There were plenty of blue and great tits plus a robin on the feeders and several grey herons (new species for the year) on nests in the herony. A walk through woodland revealed blackbirds and a chaffinch (new for the year) and lots of mallard on a small pool seen from the viewpoint.

Pheasants were seen in a field adjacent to the canal - another new species for the year. Don't you just love January with all those new year ticks!

There was a work party on one of the islands on the first pool as I entered the wetland part of the reserve so there wasn't a lot of birds about but I did see coot, mallard, tufted duck, mute swan and great crested grebe (new for year).

I know that Short-eared Owls have been seen again recently and as I scanned the bunds on the other side of the river I could make out a creamy coloured bird quartering. I shot over (well, squelched my way through the mud!) to the meadow trail to get better views and, oh yes, it was a Short-eared Owl! What a beautiful bird even if the views were rather distant! For me this is a new species for the Reserve, a year tick, a Warwickshire tick and a LIFER!

* PROBLEM TO SOLVE
Please update the birding notes, starting at the words "There were plenty" and stopping after "new year ticks!", with "robin" changed to "wren". The data that comes next is from a different source.

* SOURCE MATERIAL
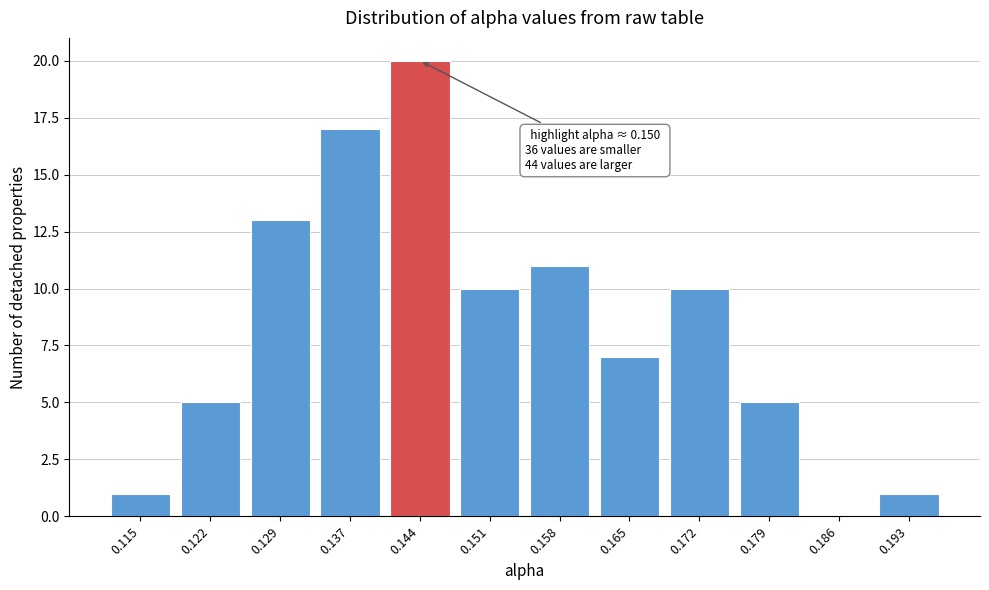

Reading left to right, list all the values displayed in this chart.

0.115=1	0.122=5	0.129=13	0.137=17	0.144=20	0.151=10	0.158=11	0.165=7	0.172=10	0.179=5	0.186=0	0.193=1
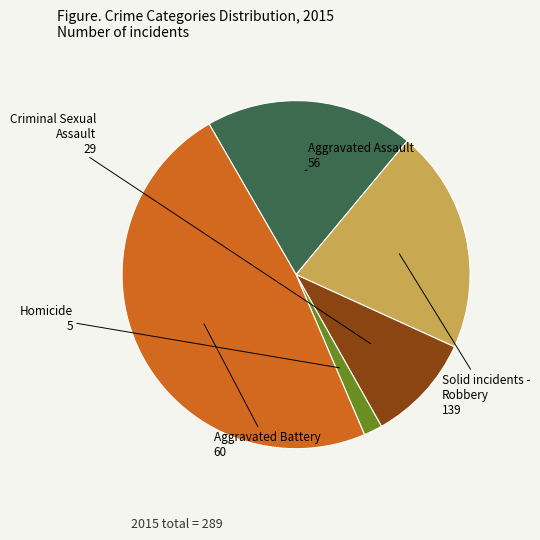

Is it true that Robbery is 48% of the pie?

True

* RESULT FOR THIS TASK
There were plenty of blue and great tits plus a wren on the feeders and several grey herons (new species for the year) on nests in the herony. A walk through woodland revealed blackbirds and a chaffinch (new for the year) and lots of mallard on a small pool seen from the viewpoint.

Pheasants were seen in a field adjacent to the canal - another new species for the year. Don't you just love January with all those new year ticks!